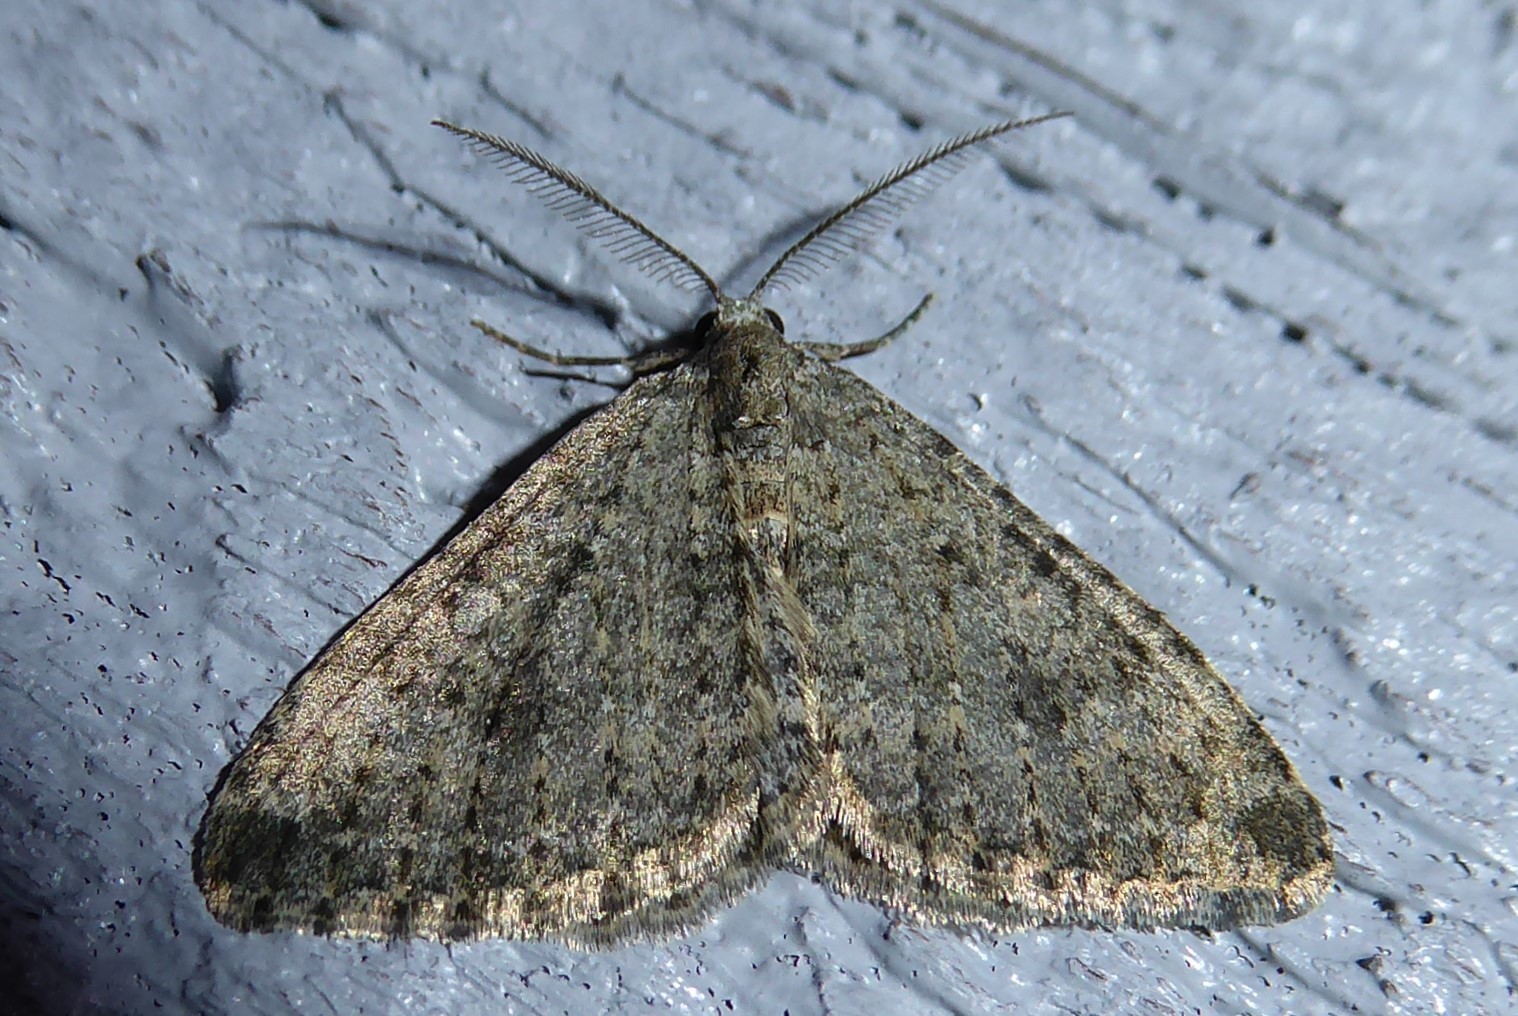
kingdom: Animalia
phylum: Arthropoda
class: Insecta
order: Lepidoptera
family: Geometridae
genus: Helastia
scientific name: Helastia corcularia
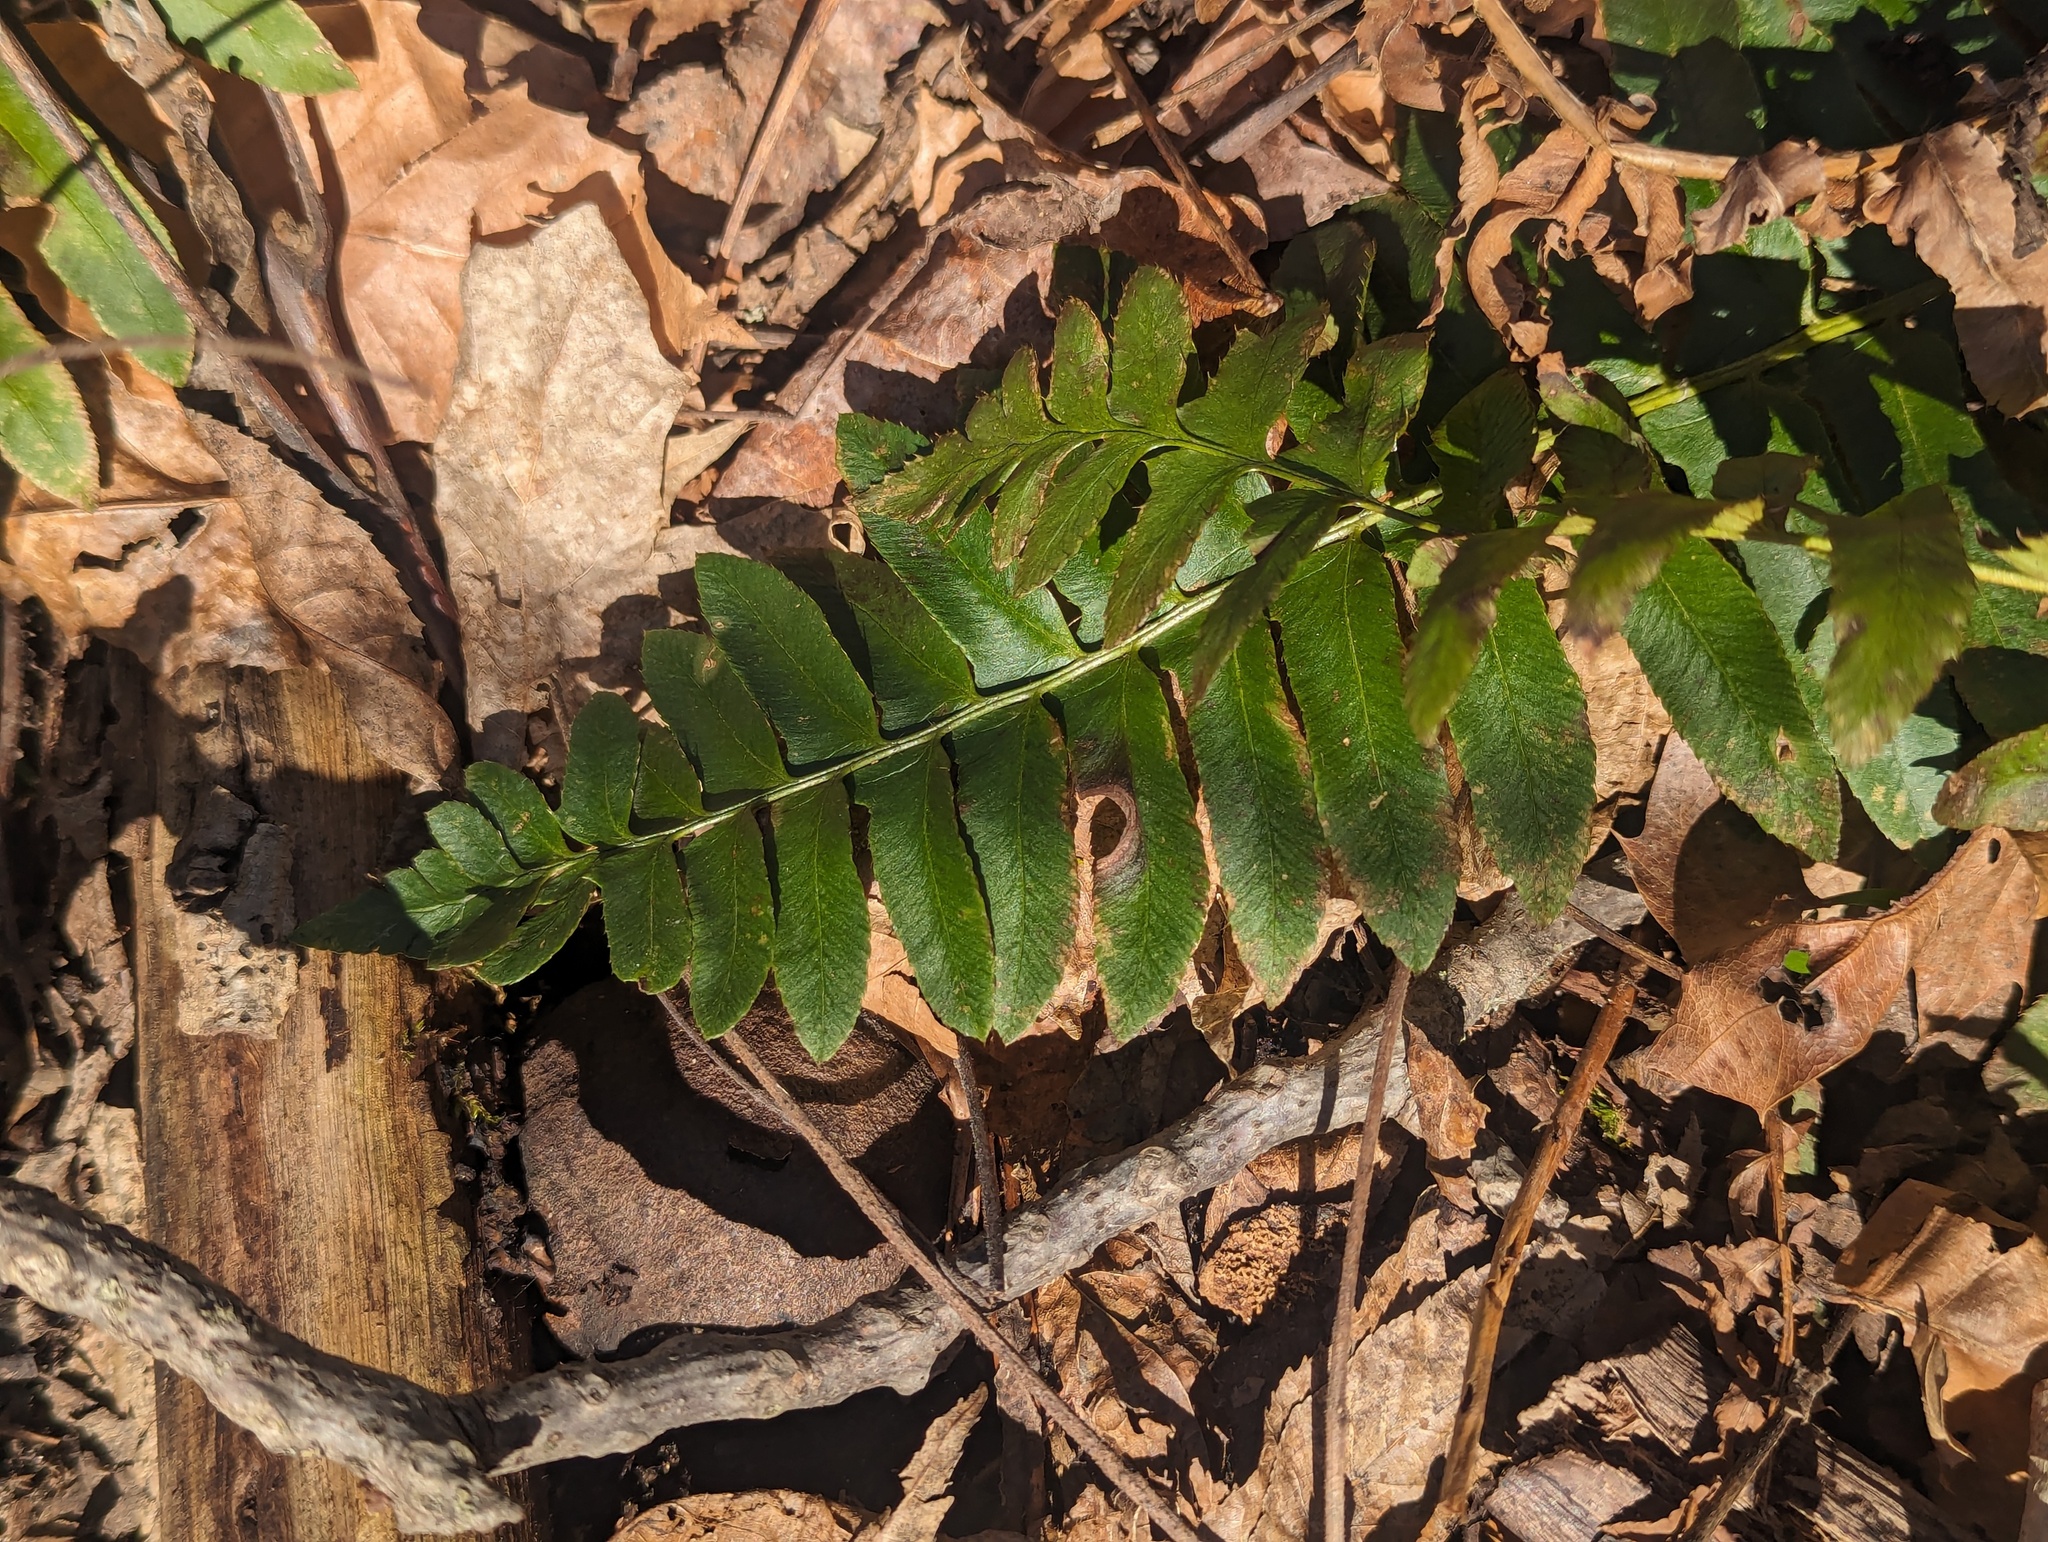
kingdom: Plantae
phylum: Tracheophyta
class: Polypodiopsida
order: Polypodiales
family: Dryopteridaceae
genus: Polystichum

* * *

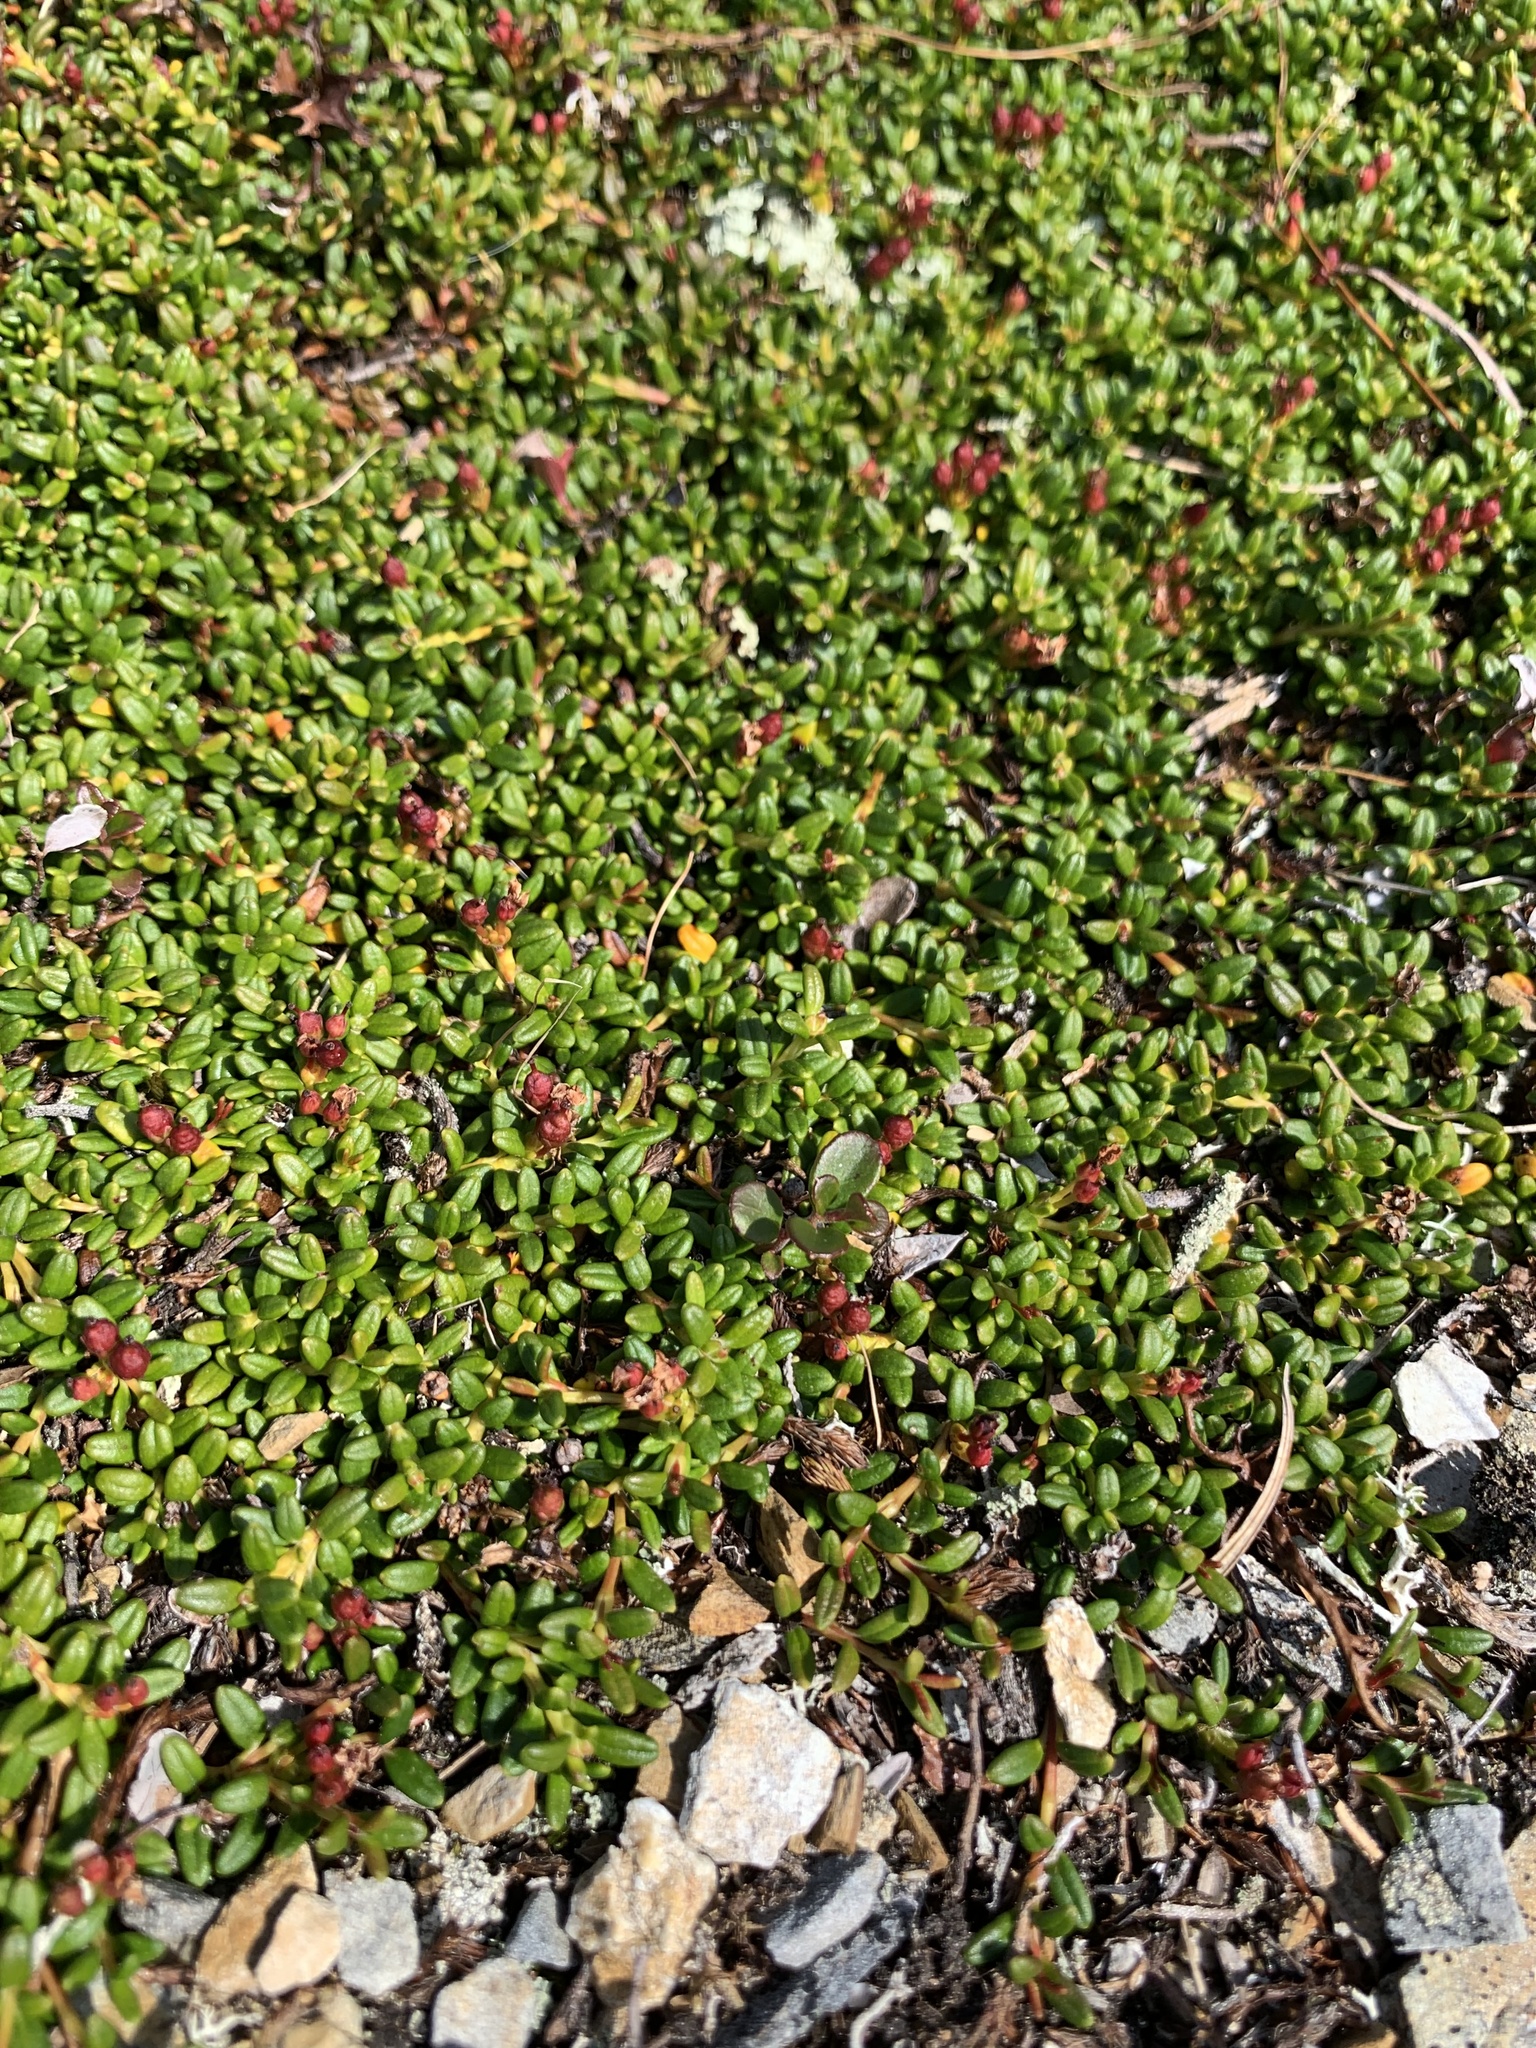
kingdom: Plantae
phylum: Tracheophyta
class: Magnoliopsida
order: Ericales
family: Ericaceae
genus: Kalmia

* * *

Exercise aim
Output everything in the data from the line containing "family: Geometridae" down to the line containing "family: Dryopteridaceae", both included, as a JSON list of strings with one string per line. Skip blank lines and leave the pictures out.

Worked solution
[
  "family: Geometridae",
  "genus: Helastia",
  "scientific name: Helastia corcularia",
  "kingdom: Plantae",
  "phylum: Tracheophyta",
  "class: Polypodiopsida",
  "order: Polypodiales",
  "family: Dryopteridaceae"
]